Inside (hardware based) virtualisation, it's simply the maximum of jitter
because of concept, but it's not really the reason, only a part of that.

The thing which is ok, is the RTC, but at least regarding WindowsXP...it's not used. Hardware people integrated a high resolution event timer to get down to the sub-ms-area with precission....but again did not strictly define a non-changing base-clock for that thing. Maybe it would work for our hardware when disabling the enhanced clocking and energie saving options, but I don't see the HPET as a hardware resource inside the WindowsXPSP3 VM (up to my understanding there should be one...or is it limited to Vista?).
Up to the docs I have had a look at XPSP3 offers the timer, but I'm not sure if win32time makes use of it, of if use is limited to newer Media API
functions.
Probably the bochs BIOS doesn't offer the HPET feature inside the VM, too.

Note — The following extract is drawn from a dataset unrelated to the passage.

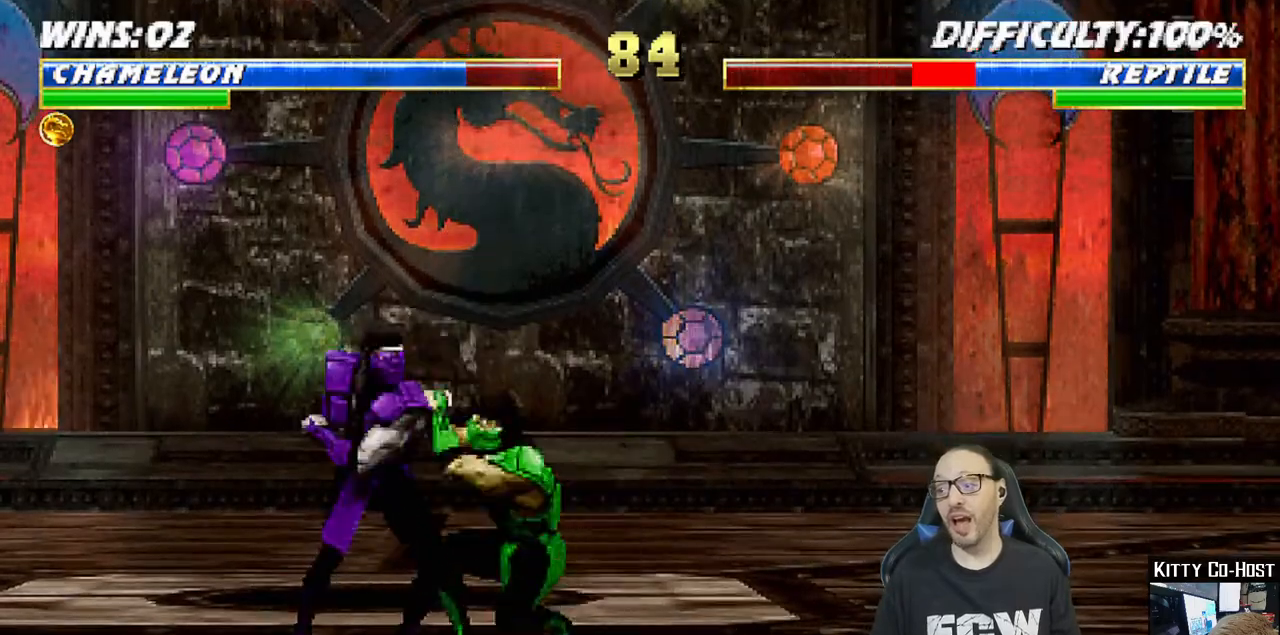
{"dt_ms": 500, "buttons": ["L1", "DPAD_UP", "DPAD_RIGHT"], "left_stick": "center", "right_stick": "center", "events": [[183, "SQUARE", "up"], [417, "DPAD_RIGHT", "down"], [417, "L1", "down"], [433, "DPAD_UP", "down"]]}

The best solution in my understanding would be a modified win32time.dll to simply use the kvm-time functions. The <1ms time interrupts Windows requires in high resolution (probably 100us like for Linux in past, too) are simply too fast for virtualisation if the host runs a lower rate on his kernel because of efficiency. The linux time on the host at least has got full integrity on our hardware - even with energie saving and dynamic clocking enabled. The whole concept causing timer-interrupts without having any process waiting for it is a stupit idea - caused by the
pre-historic hardware concept. Other platforms don't do it the same, do they?

It seems there are things to do regarding that issue. We'll have a llok at Win2008R2 and see if it's fixed there on OS-Level.

JP
 
The problem does not show up with PVE1.4beta2 on Core2Duo (a DELL).
We'll have a closer look if it's caused by platform or PVE release.


Update:

In detail it doesn't realy drift, but it simply freezes since it simply misses tons of timer interrupts.
Seems to be a bigger if then else condition...
We just started the machine 1.4b2 on Dell Intel Core Duo (strange buggy BIOS on that one by the way) and removed the -td-rtc-hack.
It "works" now even the Intel strongly drifts.

One thing we don't understand up to now is, why the patch did not fix
our PhenomII-X4-Platform, too (we ran 1.4b2 there, too). Maybe it depends on a different BIOS setting or something is different on AMD(CPU/Chipset/..) which prevents the patch to be successfull.

JP

I have got closer details now:
Default tickrate of WindowsXP (f.e.) is 15ms but any application is able to ask for better resolution down to 1ms. 1ms unfortunately is equivalent to the tickrate of the 2.6 linux-kernel (if it is not >=2.6.27 and able to run tickless using the new event counters of newer hardware).
Hopefully I understood correctly. Don't know how they were able to fix it on some machines and why this fix fails on others, though.